## [Collected data]
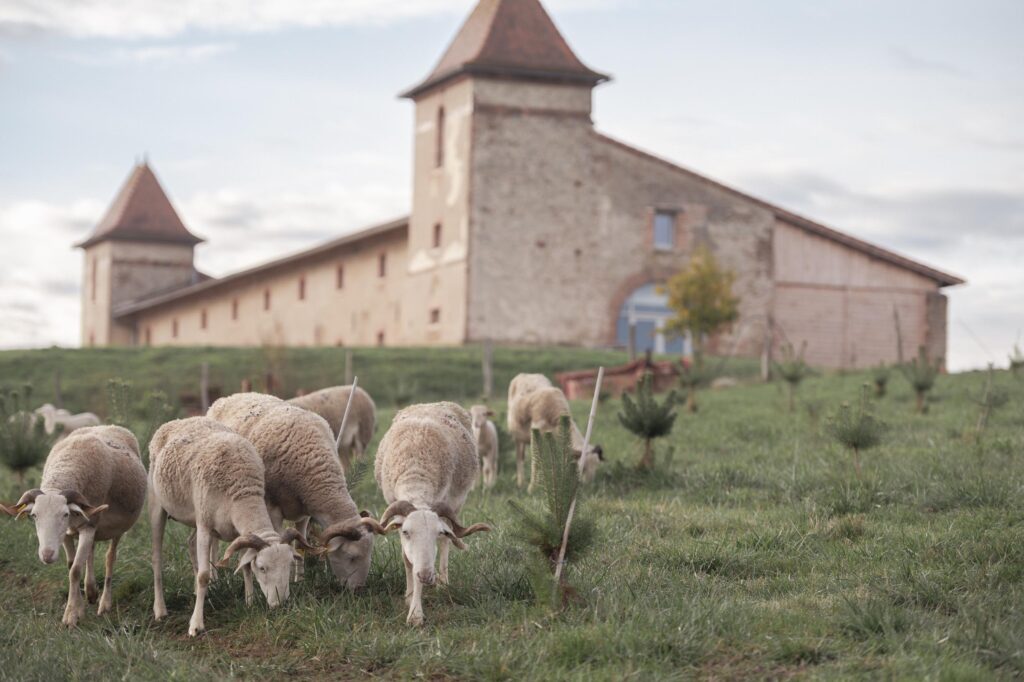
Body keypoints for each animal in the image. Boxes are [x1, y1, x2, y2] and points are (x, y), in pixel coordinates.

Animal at [0, 425, 146, 626]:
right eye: (34, 515)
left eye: (65, 514)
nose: (47, 555)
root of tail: (109, 426)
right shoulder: (68, 534)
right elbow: (72, 566)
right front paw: (79, 608)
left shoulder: (88, 526)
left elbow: (75, 570)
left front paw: (70, 615)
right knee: (90, 552)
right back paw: (91, 591)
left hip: (117, 528)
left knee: (110, 558)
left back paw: (104, 603)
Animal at [144, 417, 311, 634]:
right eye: (263, 568)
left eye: (290, 565)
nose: (280, 604)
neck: (242, 491)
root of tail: (177, 421)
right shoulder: (205, 527)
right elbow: (204, 575)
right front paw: (196, 625)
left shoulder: (239, 533)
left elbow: (245, 565)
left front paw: (249, 602)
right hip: (157, 505)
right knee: (157, 558)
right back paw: (160, 610)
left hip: (195, 514)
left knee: (190, 542)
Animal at [205, 391, 374, 585]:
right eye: (351, 557)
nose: (358, 589)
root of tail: (226, 398)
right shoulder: (273, 510)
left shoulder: (305, 512)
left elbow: (300, 544)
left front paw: (299, 580)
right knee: (213, 541)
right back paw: (214, 576)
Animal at [358, 401, 489, 622]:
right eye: (406, 532)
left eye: (436, 532)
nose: (428, 577)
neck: (416, 471)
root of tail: (432, 403)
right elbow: (408, 561)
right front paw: (409, 596)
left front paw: (416, 614)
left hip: (456, 501)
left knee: (446, 544)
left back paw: (443, 583)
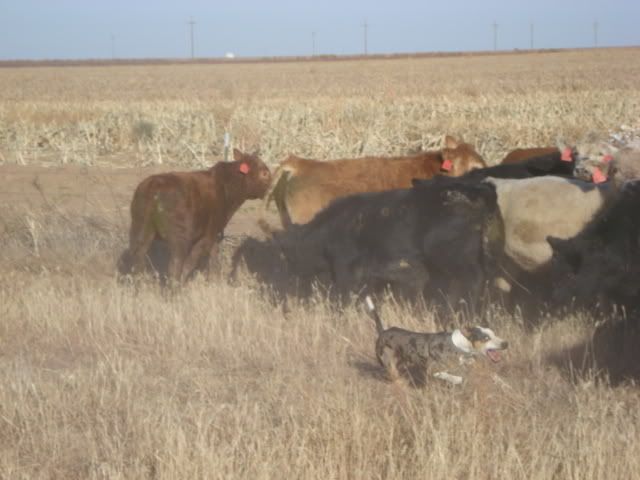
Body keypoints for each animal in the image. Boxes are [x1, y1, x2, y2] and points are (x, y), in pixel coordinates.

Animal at [118, 149, 271, 283]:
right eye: (264, 173)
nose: (272, 188)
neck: (226, 188)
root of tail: (154, 186)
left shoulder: (214, 235)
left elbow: (213, 258)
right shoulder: (208, 234)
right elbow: (193, 261)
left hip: (140, 228)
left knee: (137, 260)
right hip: (180, 237)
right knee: (174, 265)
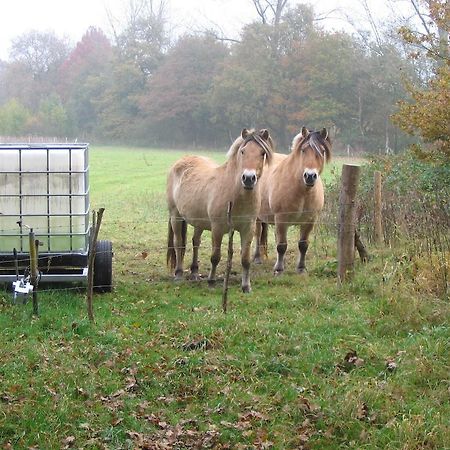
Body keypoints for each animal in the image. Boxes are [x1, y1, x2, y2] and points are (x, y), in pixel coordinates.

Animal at [167, 128, 272, 294]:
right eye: (243, 151)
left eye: (262, 153)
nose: (248, 178)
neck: (235, 195)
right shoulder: (217, 229)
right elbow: (215, 256)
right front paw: (211, 281)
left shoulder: (248, 229)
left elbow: (245, 259)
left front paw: (246, 286)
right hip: (175, 216)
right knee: (179, 244)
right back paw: (178, 274)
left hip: (199, 222)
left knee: (195, 242)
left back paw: (195, 273)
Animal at [253, 126, 330, 274]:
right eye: (303, 150)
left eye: (322, 151)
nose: (310, 176)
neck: (302, 192)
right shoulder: (281, 220)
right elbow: (281, 245)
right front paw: (279, 269)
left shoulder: (309, 220)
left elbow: (303, 245)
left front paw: (301, 268)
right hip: (258, 217)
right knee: (258, 234)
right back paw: (257, 258)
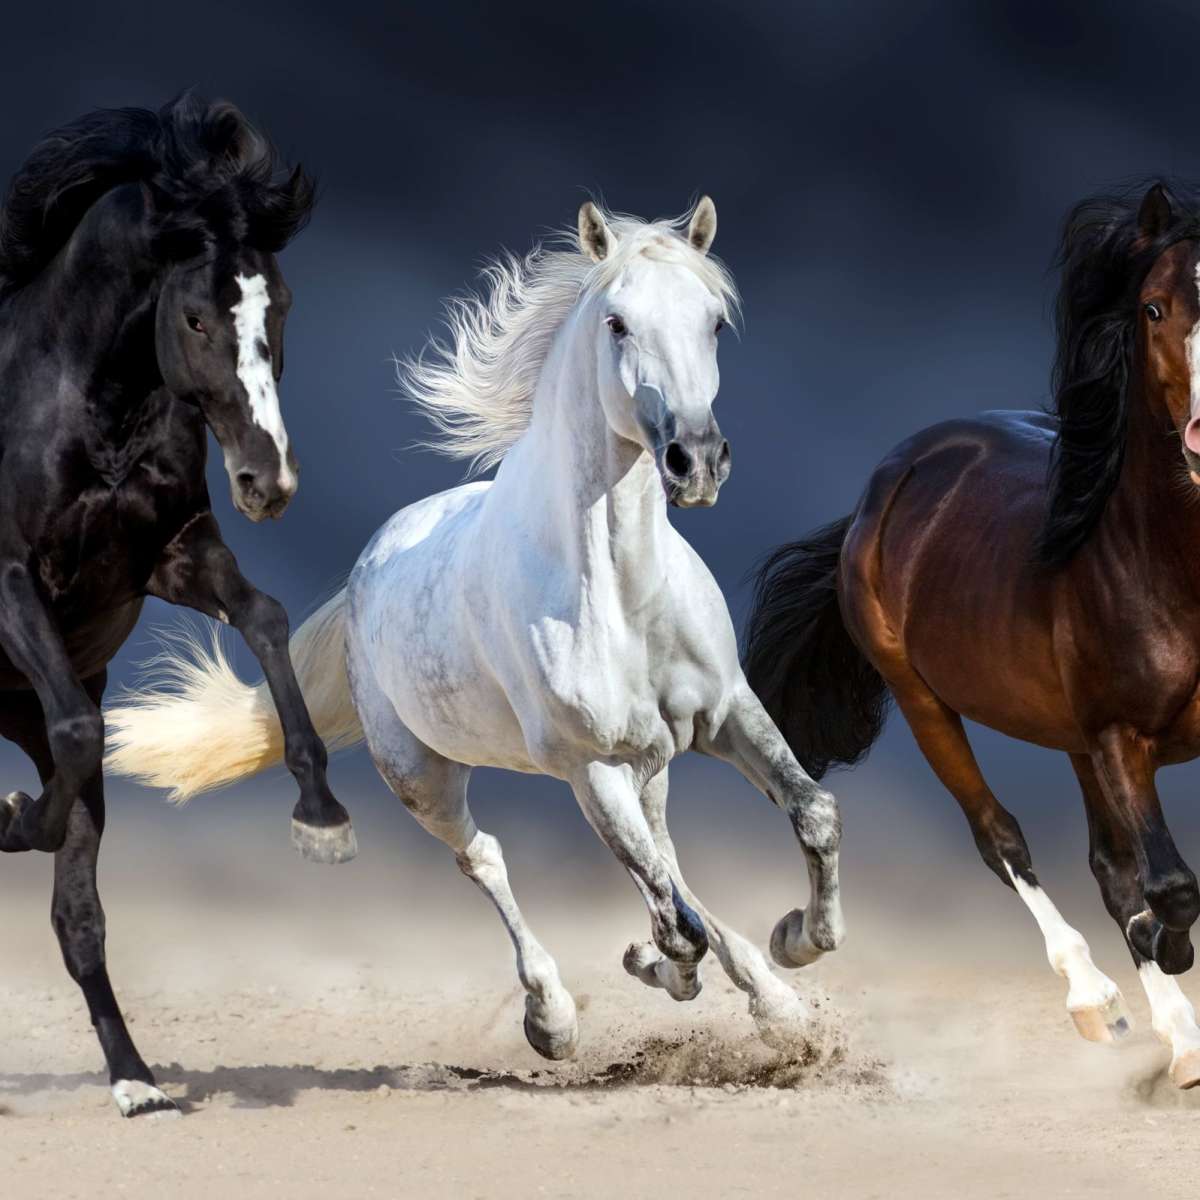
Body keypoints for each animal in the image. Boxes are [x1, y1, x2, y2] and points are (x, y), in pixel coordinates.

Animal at [0, 94, 356, 1118]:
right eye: (195, 316)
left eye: (281, 308)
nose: (269, 483)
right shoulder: (9, 581)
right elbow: (81, 727)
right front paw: (15, 818)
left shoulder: (173, 556)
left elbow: (267, 617)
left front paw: (321, 813)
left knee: (78, 917)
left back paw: (135, 1082)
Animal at [103, 197, 846, 1057]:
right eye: (617, 323)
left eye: (714, 322)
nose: (696, 459)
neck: (622, 595)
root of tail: (363, 575)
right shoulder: (591, 768)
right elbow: (674, 923)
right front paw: (664, 968)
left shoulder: (725, 712)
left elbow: (811, 814)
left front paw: (798, 942)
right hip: (425, 778)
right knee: (488, 859)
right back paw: (552, 1017)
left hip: (648, 765)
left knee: (667, 858)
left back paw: (772, 999)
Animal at [744, 180, 1200, 1089]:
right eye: (1154, 306)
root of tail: (890, 479)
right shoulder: (1121, 739)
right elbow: (1169, 886)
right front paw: (1169, 969)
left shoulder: (1106, 743)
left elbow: (1149, 880)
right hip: (930, 707)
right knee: (1008, 842)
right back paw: (1108, 1007)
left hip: (1069, 740)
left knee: (1107, 868)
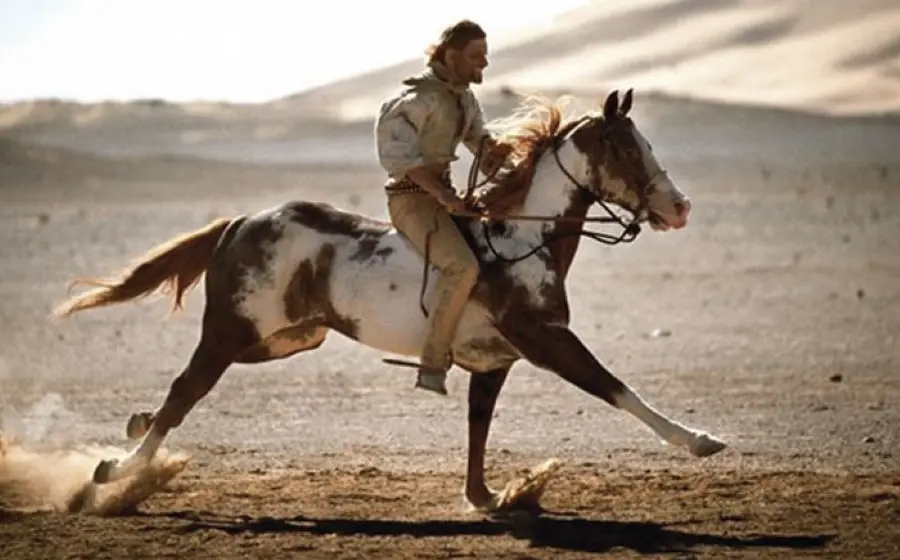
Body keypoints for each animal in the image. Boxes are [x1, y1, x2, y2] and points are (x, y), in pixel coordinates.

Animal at [53, 89, 726, 513]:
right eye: (626, 147)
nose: (680, 207)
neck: (519, 240)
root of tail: (242, 222)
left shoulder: (496, 361)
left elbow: (479, 426)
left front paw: (486, 497)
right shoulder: (548, 342)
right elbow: (617, 388)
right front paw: (700, 440)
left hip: (289, 338)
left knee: (178, 394)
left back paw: (133, 429)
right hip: (228, 333)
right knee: (183, 392)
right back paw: (117, 469)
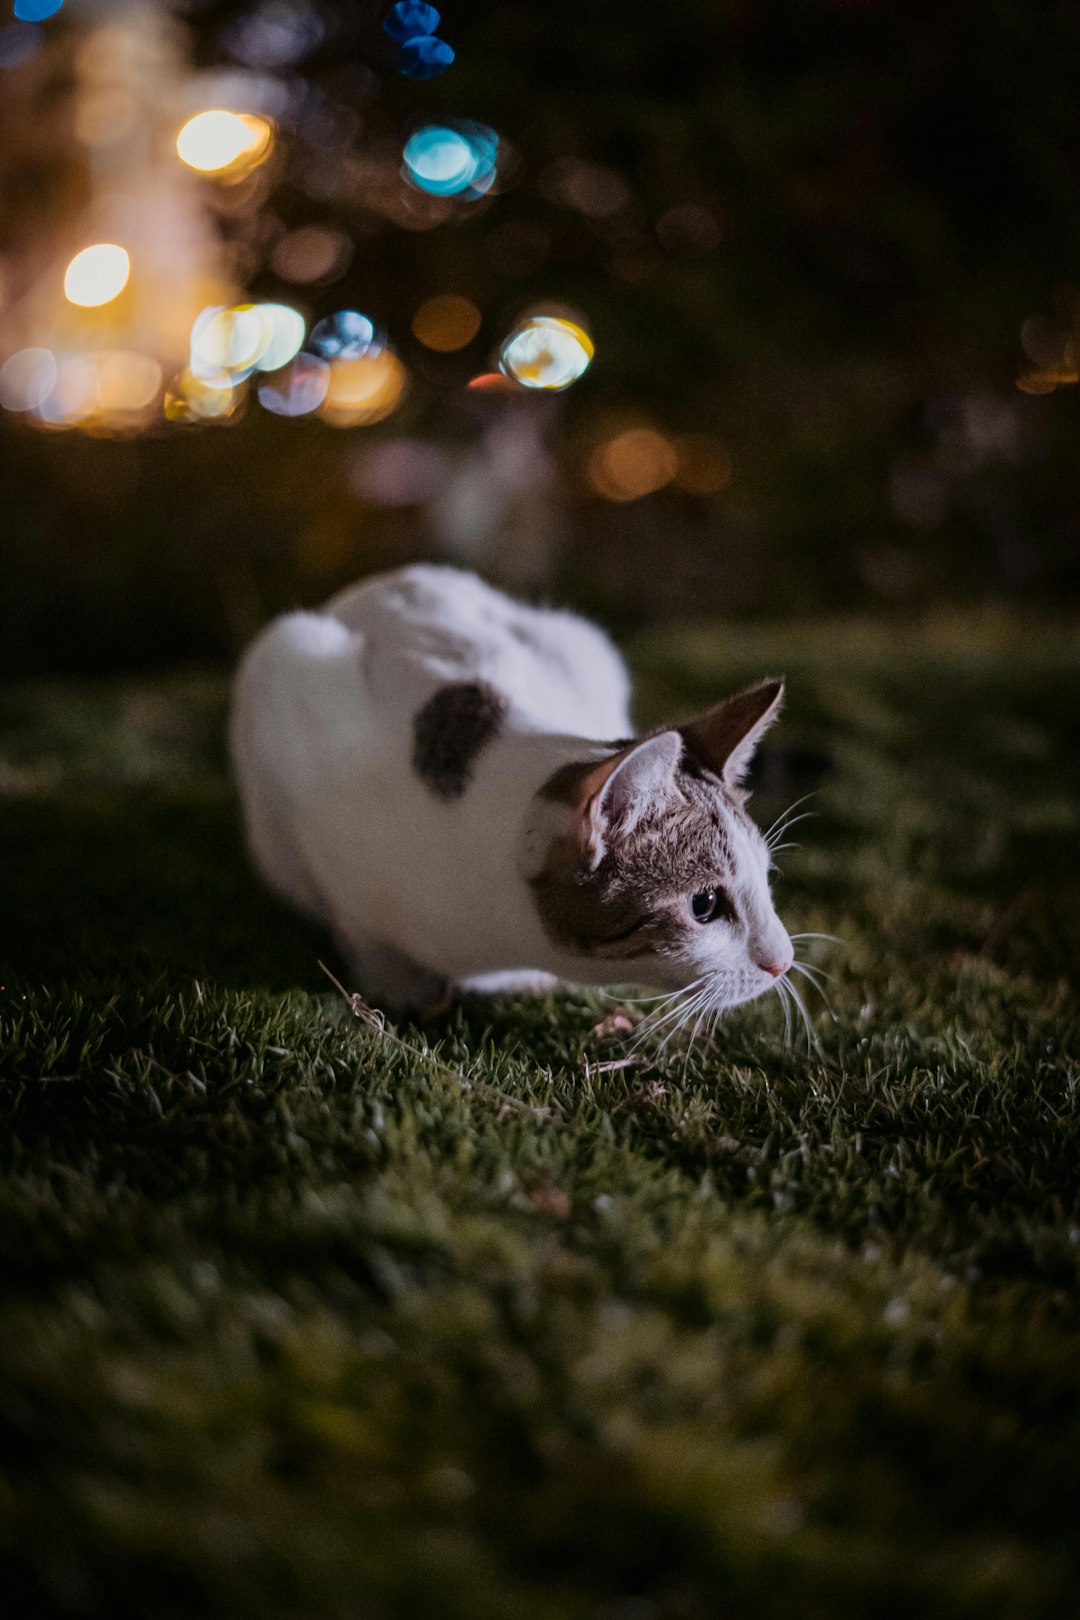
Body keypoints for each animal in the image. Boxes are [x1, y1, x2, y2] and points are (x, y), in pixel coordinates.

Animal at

## [Task objective]
Print exactly the lines above, between the one holding "left back paw: (772, 999)" and the one holding "right knee: (1008, 842)", inclusive, and nothing besides.

## [Response for this exercise]
left back paw: (772, 999)
Animal at [744, 180, 1200, 1089]:
right eye: (1154, 306)
root of tail: (890, 479)
right shoulder: (1121, 739)
right elbow: (1169, 886)
right front paw: (1169, 969)
left shoulder: (1106, 743)
left elbow: (1149, 880)
right hip: (930, 707)
right knee: (1008, 842)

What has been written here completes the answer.